3.            Your glycogen levels may help muscular growth. The debate here makes a case for both sides of this issue, but research has shown that full glycogen reserves help limit the protein breakdown caused by training sessions. This also increases glycogen usage during your training session(s) the following day. The idea of replenishing your glycogen levels, then, is not to recover from today’s workout, but to prepare for tomorrow’s.

Gimme the damn twinkie…Kiefer said I need it.

4.            High-glycemic carbs won’t kill your nighttime growth hormone release. Eating carbs before bedtime will disrupt nighttime release of growth hormone—an incredibly powerful fat burner and lean tissue builder. Your body won’t release growth hormone during sleep until about two hours after your blood sugar and insulin levels return to normal. Low-glycemic carbs keep your insulin and blood sugar levels elevated for hours. In contrast, high-glycemic carbs create a spike that ends within an hour or so of eating. In other words, eating junk replenishes your glycogen stores without interfering with your nocturnal hGH cycle. When you try to Carb Back-Load with brown rice and whole-grain toast, you’ll get subpar results, to say the least. This is why.

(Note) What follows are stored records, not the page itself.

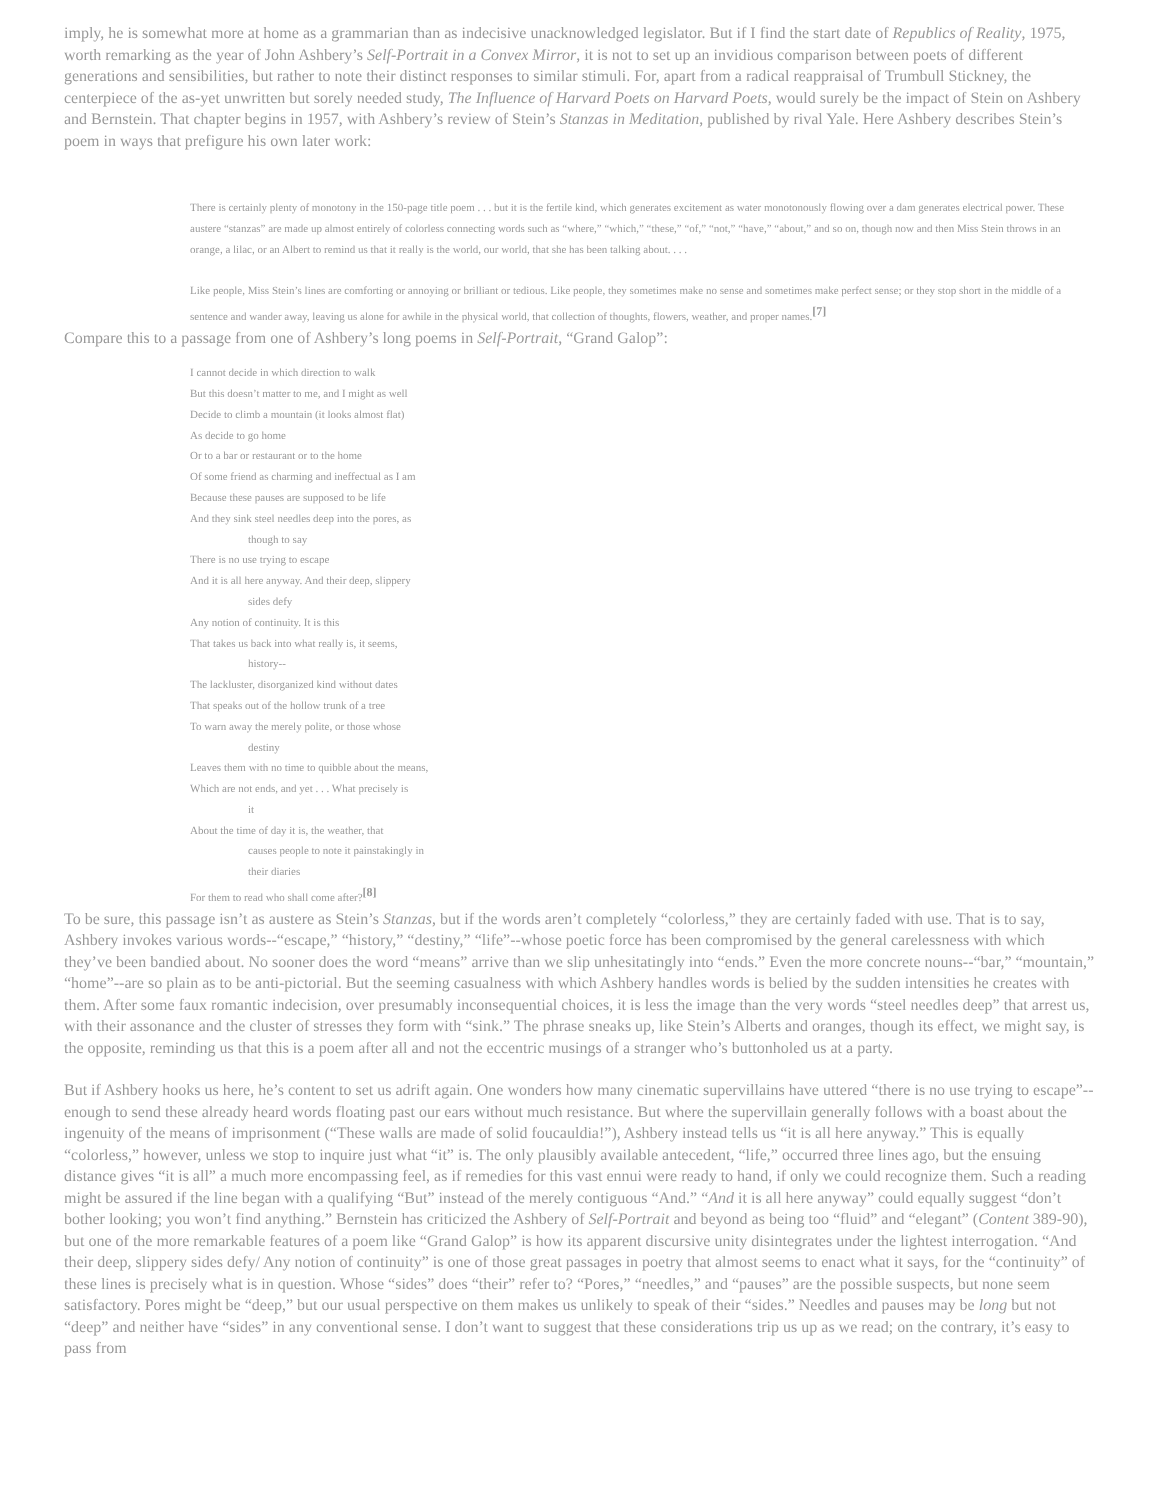imply, he is somewhat more at home as a grammarian than as indecisive unacknowledged legislator. But if I find the start date of Republics of Reality, 1975, worth remarking as the year of John Ashbery’s Self-Portrait in a Convex Mirror, it is not to set up an invidious comparison between poets of different generations and sensibilities, but rather to note their distinct responses to similar stimuli. For, apart from a radical reappraisal of Trumbull Stickney, the centerpiece of the as-yet unwritten but sorely needed study, The Influence of Harvard Poets on Harvard Poets, would surely be the impact of Stein on Ashbery and Bernstein. That chapter begins in 1957, with Ashbery’s review of Stein’s Stanzas in Meditation, published by rival Yale. Here Ashbery describes Stein’s poem in ways that prefigure his own later work:
There is certainly plenty of monotony in the 150-page title poem . . . but it is the fertile kind, which generates excitement as water monotonously flowing over a dam generates electrical power. These austere “stanzas” are made up almost entirely of colorless connecting words such as “where,” “which,” “these,” “of,” “not,” “have,” “about,” and so on, though now and then Miss Stein throws in an orange, a lilac, or an Albert to remind us that it really is the world, our world, that she has been talking about. . . .
Like people, Miss Stein’s lines are comforting or annoying or brilliant or tedious. Like people, they sometimes make no sense and sometimes make perfect sense; or they stop short in the middle of a sentence and wander away, leaving us alone for awhile in the physical world, that collection of thoughts, flowers, weather, and proper names.<sup>[7]</sup>
Compare this to a passage from one of Ashbery’s long poems in Self-Portrait, “Grand Galop”:
I cannot decide in which direction to walk
But this doesn’t matter to me, and I might as well
Decide to climb a mountain (it looks almost flat)
As decide to go home
Or to a bar or restaurant or to the home
Of some friend as charming and ineffectual as I am
Because these pauses are supposed to be life
And they sink steel needles deep into the pores, as
though to say
There is no use trying to escape
And it is all here anyway. And their deep, slippery
sides defy
Any notion of continuity. It is this
That takes us back into what really is, it seems,
history--
The lackluster, disorganized kind without dates
That speaks out of the hollow trunk of a tree
To warn away the merely polite, or those whose
destiny
Leaves them with no time to quibble about the means,
Which are not ends, and yet . . . What precisely is
it
About the time of day it is, the weather, that
causes people to note it painstakingly in
their diaries
For them to read who shall come after?<sup>[8]</sup>
To be sure, this passage isn’t as austere as Stein’s Stanzas, but if the words aren’t completely “colorless,” they are certainly faded with use. That is to say, Ashbery invokes various words--“escape,” “history,” “destiny,” “life”--whose poetic force has been compromised by the general carelessness with which they’ve been bandied about. No sooner does the word “means” arrive than we slip unhesitatingly into “ends.” Even the more concrete nouns--“bar,” “mountain,” “home”--are so plain as to be anti-pictorial. But the seeming casualness with which Ashbery handles words is belied by the sudden intensities he creates with them. After some faux romantic indecision, over presumably inconsequential choices, it is less the image than the very words “steel needles deep” that arrest us, with their assonance and the cluster of stresses they form with “sink.” The phrase sneaks up, like Stein’s Alberts and oranges, though its effect, we might say, is the opposite, reminding us that this is a poem after all and not the eccentric musings of a stranger who’s buttonholed us at a party.
But if Ashbery hooks us here, he’s content to set us adrift again. One wonders how many cinematic supervillains have uttered “there is no use trying to escape”--enough to send these already heard words floating past our ears without much resistance. But where the supervillain generally follows with a boast about the ingenuity of the means of imprisonment (“These walls are made of solid foucauldia!”), Ashbery instead tells us “it is all here anyway.” This is equally “colorless,” however, unless we stop to inquire just what “it” is. The only plausibly available antecedent, “life,” occurred three lines ago, but the ensuing distance gives “it is all” a much more encompassing feel, as if remedies for this vast ennui were ready to hand, if only we could recognize them. Such a reading might be assured if the line began with a qualifying “But” instead of the merely contiguous “And.” “And it is all here anyway” could equally suggest “don’t bother looking; you won’t find anything.” Bernstein has criticized the Ashbery of Self-Portrait and beyond as being too “fluid” and “elegant” (Content 389-90), but one of the more remarkable features of a poem like “Grand Galop” is how its apparent discursive unity disintegrates under the lightest interrogation. “And their deep, slippery sides defy/ Any notion of continuity” is one of those great passages in poetry that almost seems to enact what it says, for the “continuity” of these lines is precisely what is in question. Whose “sides” does “their” refer to? “Pores,” “needles,” and “pauses” are the possible suspects, but none seem satisfactory. Pores might be “deep,” but our usual perspective on them makes us unlikely to speak of their “sides.” Needles and pauses may be long but not “deep” and neither have “sides” in any conventional sense. I don’t want to suggest that these considerations trip us up as we read; on the contrary, it’s easy to pass from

5.            If you train in the early morning, you can get a bigger boost from your post-training nutrition. There’s an “insulin memory” to your night-time carb feedings that extends to your next morning meal. Creating a larger insulin spike before bed causes a greater insulin response to food the next morning. So, using the CBL manual to tweak your diet for such an event, you can get a larger anabolic burst after you’re A.M. training.

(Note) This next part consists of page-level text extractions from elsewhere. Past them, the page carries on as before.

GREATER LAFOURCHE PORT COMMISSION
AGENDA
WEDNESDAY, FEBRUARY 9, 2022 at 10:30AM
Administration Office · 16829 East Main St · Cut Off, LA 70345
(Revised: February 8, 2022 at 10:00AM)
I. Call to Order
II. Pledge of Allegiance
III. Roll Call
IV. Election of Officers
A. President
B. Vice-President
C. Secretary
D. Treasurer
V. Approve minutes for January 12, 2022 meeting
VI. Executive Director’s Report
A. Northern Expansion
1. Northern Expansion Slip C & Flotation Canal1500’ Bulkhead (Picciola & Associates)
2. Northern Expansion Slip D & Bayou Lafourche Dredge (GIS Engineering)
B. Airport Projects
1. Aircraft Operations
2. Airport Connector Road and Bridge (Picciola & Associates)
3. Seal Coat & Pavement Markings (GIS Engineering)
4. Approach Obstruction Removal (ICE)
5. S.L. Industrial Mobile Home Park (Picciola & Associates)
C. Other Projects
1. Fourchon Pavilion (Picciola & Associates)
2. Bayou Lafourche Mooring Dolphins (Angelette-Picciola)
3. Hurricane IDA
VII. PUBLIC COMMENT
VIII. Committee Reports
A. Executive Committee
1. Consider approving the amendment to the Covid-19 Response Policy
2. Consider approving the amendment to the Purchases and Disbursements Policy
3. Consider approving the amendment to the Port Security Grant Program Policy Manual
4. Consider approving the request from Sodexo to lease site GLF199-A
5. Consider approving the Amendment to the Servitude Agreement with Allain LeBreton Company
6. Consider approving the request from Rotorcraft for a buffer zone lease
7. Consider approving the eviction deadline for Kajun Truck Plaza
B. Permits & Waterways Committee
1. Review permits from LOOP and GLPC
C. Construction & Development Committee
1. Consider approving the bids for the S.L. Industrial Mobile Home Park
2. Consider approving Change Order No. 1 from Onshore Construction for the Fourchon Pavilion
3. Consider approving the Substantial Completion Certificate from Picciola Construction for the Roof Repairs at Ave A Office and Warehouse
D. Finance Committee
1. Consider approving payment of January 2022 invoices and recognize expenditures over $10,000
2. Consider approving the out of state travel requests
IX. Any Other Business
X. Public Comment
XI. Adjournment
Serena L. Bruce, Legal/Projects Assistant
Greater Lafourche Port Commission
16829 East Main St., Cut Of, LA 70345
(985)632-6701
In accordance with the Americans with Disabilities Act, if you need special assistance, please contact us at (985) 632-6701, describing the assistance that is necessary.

6.            Insulin is an anti-inflammatory. Big insulin spikes can help speed muscle repair and growth. Oh sure, you need free-radical production during the training session to trigger growth, but too much ultimately slows progress. The effect is called hormesis: a little is good, a lot is bad. Using junk to cause large insulin releases can potentially decrease muscle protein breakdown and increase muscle protein synthesis in even more ways than simple nutrient delivery.

7.            Who doesn’t want to end the day with a box of cherry turnovers?